Startups cannot use domains as collateral for defi loans because traditional banking systems do not recognize digital properties. Defi protocols cannot verify domain -owned by legacy register systems. This financing gap limits the opportunity entrepreneurs around the premium digital real estate.
Voice.com sells $ 30 million in 2019. However, that transaction lasted months of communication and excluded potentially higher fractional bid from smaller investors who could collectively appreciate the owner higher than any single buyer.
Related: Bitcoin’s early domains headed to the auction
Web3 providing systems such as Ens get traction, partly because they offer native blockchain integration with a lack of legacy domains. This represents competitive pressure from technically lower but financial alternatives that solve liquidity problems by design rather than thinking.
Developing a modern domain infrastructure
Tokenizing domains require resolving technically successfully met by other real World Asset (RWA) categories. The main framework involves converting domains to tradable NFTs that maintain compliance with ICANN while activating fractional ownership and instant regulating.
Crosschain liquidity allows domain trading throughout Ethereum, Solana, and other networks based on user preferences rather than technical limits. Dao can be collectively owned by premium domains with management tokens that represent fractional stakes in possession and voting rights in developing decisions.
The regulatory path will appear brighter for domains than other RWA categories as the domains represent the established digital property with well-defined frameworks of ownership recognized by ICANN and international law.
Early mors in the tokenization of the domain also get incredible benefits through the network’s effects that dominate the reward platform. The first registers to implement the tokenization properly will attract premium domain -seeking premiums, attracting entrepreneurs who seek quality inventory.
Market interruption is already happening
The domain industry shows early signs of Competitive pressure From alternative blockchain-natives. Web3 providing systems gain adoption despite technical limits as they solve liquidity problems that are ignored by traditional domains.
The investment capital is increasingly flowing towards the tokenized assets that offer fractional ownership and integration of the DEFI. This change creates opportunity costs for investors considering premium domains with no similar capabilities.
Traditional domain trading platforms face potential interruptions from blockchain-based alternatives that can offer more user experiences.

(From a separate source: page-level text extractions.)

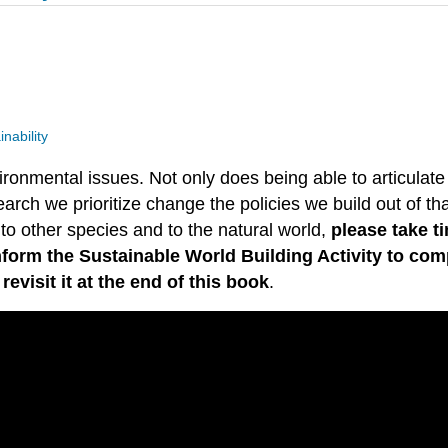
nability
onmental issues. Not only does being able to articulate
earch we prioritize change the policies we build out of tha
 to other species and to the natural world,
please take t
form the Sustainable World Building Activity to comp
visit it at the end of this book
.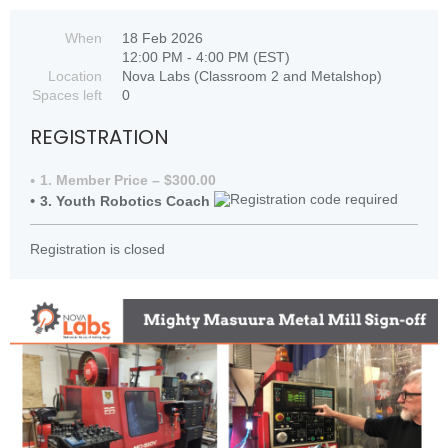
When
18 Feb 2026
12:00 PM - 4:00 PM (EST)
Location
Nova Labs (Classroom 2 and Metalshop)
Spaces left
0
REGISTRATION
1. Member Price – $300.00
3. Youth Robotics Coach
Registration is closed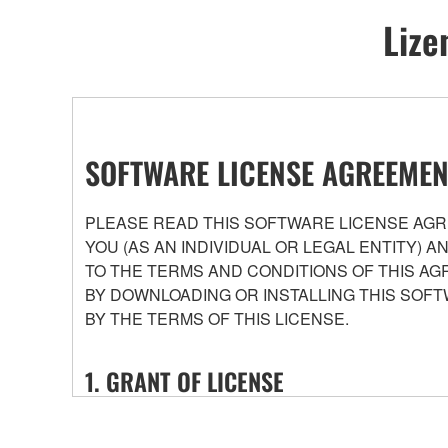
Lize
SOFTWARE LICENSE AGREEMEN
PLEASE READ THIS SOFTWARE LICENSE AGRE
YOU (AS AN INDIVIDUAL OR LEGAL ENTITY) 
TO THE TERMS AND CONDITIONS OF THIS AG
BY DOWNLOADING OR INSTALLING THIS SOFT
BY THE TERMS OF THIS LICENSE.
1. GRANT OF LICENSE
1-1. Yamaha hereby grants you the right to use the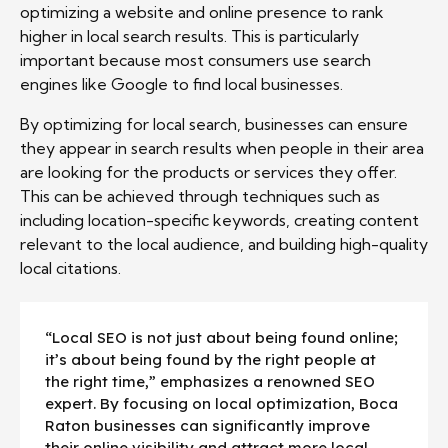
optimizing a website and online presence to rank
higher in local search results. This is particularly
important because most consumers use search
engines like Google to find local businesses.
By optimizing for local search, businesses can ensure
they appear in search results when people in their area
are looking for the products or services they offer.
This can be achieved through techniques such as
including location-specific keywords, creating content
relevant to the local audience, and building high-quality
local citations.
“Local SEO is not just about being found online;
it’s about being found by the right people at
the right time,” emphasizes a renowned SEO
expert. By focusing on local optimization, Boca
Raton businesses can significantly improve
their online visibility and attract more local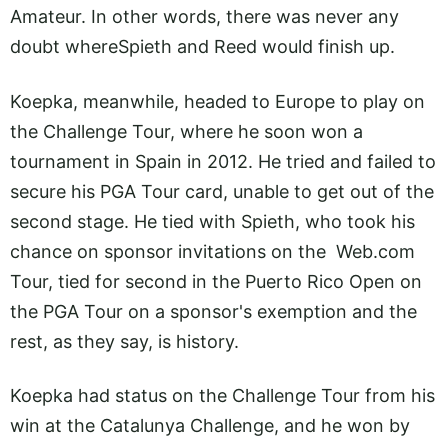
Amateur. In other words, there was never any
doubt whereSpieth and Reed would finish up.
Koepka, meanwhile, headed to Europe to play on
the Challenge Tour, where he soon won a
tournament in Spain in 2012. He tried and failed to
secure his PGA Tour card, unable to get out of the
second stage. He tied with Spieth, who took his
chance on sponsor invitations on the
Web.com
Tour, tied for second in the Puerto Rico Open on
the PGA Tour on a sponsor's exemption and the
rest, as they say, is history.
Koepka had status on the Challenge Tour from his
win at the Catalunya Challenge, and he won by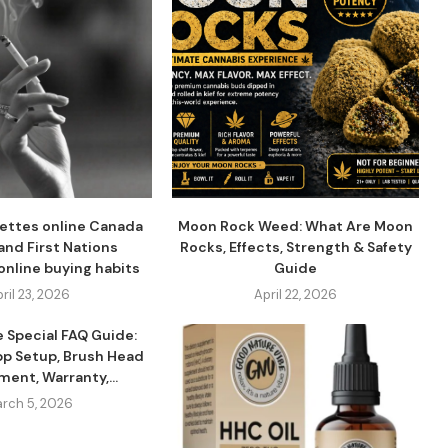
ettes online Canada
Moon Rock Weed: What Are Moon
and First Nations
Rocks, Effects, Strength & Safety
online buying habits
Guide
ril 23, 2026
April 22, 2026
e Special FAQ Guide:
pp Setup, Brush Head
ent, Warranty,...
rch 5, 2026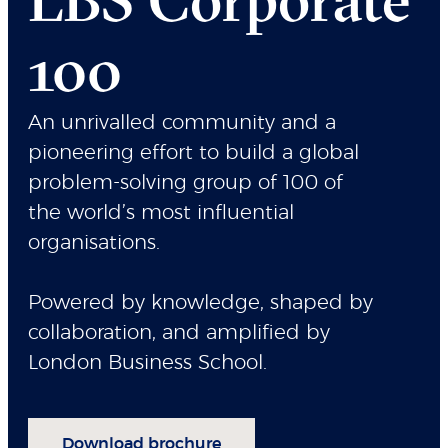
100
An unrivalled community and a
pioneering effort to build a global
problem-solving group of 100 of
the world’s most influential
organisations.
Powered by knowledge, shaped by
collaboration, and amplified by
London Business School.
Download brochure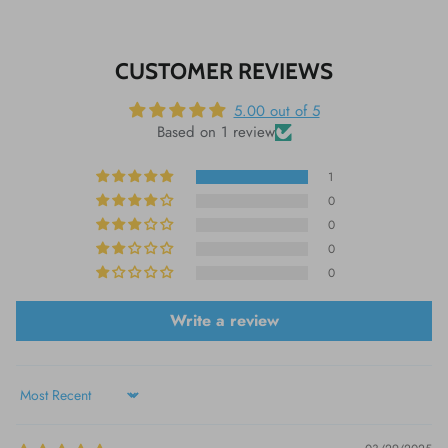
CUSTOMER REVIEWS
5.00 out of 5
Based on 1 review
1
0
0
0
0
Write a review
Sort by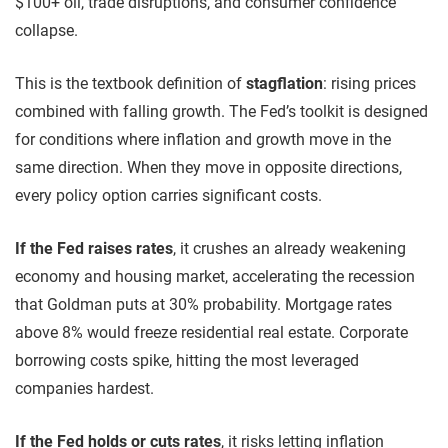
$100+ oil, trade disruptions, and consumer confidence
collapse.
This is the textbook definition of
stagflation
: rising prices
combined with falling growth. The Fed’s toolkit is designed
for conditions where inflation and growth move in the
same direction. When they move in opposite directions,
every policy option carries significant costs.
If the Fed raises rates
, it crushes an already weakening
economy and housing market, accelerating the recession
that Goldman puts at 30% probability. Mortgage rates
above 8% would freeze residential real estate. Corporate
borrowing costs spike, hitting the most leveraged
companies hardest.
If the Fed holds or cuts rates
, it risks letting inflation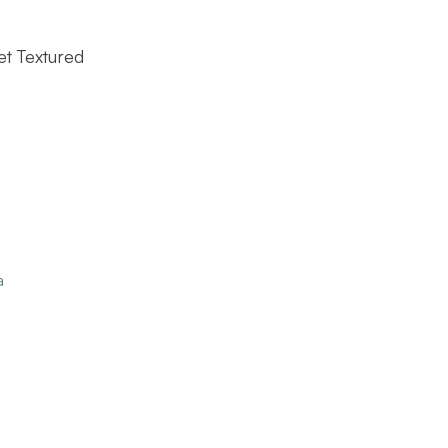
et Textured
a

First-mover’s advantages over the tokenization of the domain can prove that it is difficult for established players to overcome once market preferences move to alternatives.
The inevitable transition
The tokenization of the domain represents evolution rather than the revolution. Infrastructure exists, demand is proven by other RWA categories, and economic incentives clearly favors the increase in liquidity in ongoing friction.

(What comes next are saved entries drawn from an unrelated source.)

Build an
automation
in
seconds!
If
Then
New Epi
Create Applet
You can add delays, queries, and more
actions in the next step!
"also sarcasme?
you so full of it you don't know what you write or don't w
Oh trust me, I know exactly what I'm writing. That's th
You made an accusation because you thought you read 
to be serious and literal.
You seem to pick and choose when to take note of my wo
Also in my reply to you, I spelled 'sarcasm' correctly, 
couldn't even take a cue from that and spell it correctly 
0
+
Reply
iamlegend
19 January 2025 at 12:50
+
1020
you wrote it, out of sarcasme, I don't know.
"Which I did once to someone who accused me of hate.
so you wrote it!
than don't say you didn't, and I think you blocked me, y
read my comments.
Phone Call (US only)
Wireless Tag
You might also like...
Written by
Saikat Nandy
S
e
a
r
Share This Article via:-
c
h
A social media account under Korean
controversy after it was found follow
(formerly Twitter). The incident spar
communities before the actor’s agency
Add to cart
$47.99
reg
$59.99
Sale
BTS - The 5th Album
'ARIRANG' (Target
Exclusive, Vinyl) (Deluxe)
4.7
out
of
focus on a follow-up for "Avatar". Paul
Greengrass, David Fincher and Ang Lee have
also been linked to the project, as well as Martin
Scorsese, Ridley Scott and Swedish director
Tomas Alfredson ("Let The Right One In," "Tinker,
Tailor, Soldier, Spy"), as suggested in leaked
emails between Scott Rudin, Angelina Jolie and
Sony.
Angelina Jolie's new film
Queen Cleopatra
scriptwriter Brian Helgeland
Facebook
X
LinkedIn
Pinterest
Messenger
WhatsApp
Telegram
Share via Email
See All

Companies that embrace the move ahead will establish platform advantages that make it difficult to replicate as the market lasts. Resistants will find themselves competing with more outdated measures of value.
Without a change, the domains would be the only basic type of owner who is still trapped in web2 trading mechanisms. The first registers that will properly implement the tokenization will dominate the next period of digital owner by providing the premium of liquidity that has been wanted by the domain for decades.
The domain industry has built an Internet address system. Now, it must participate in the financial evolution of the Internet before leaving it completely.
Opinion by: Fred HSU, co-founder and CEO in D3.
This article is for general information purposes and is not intended to be and should not be done as legal or investment advice. The views, attitudes, and opinions expressed here are unique and do not necessarily reflect or represent the views and opinions of the cointelegraph.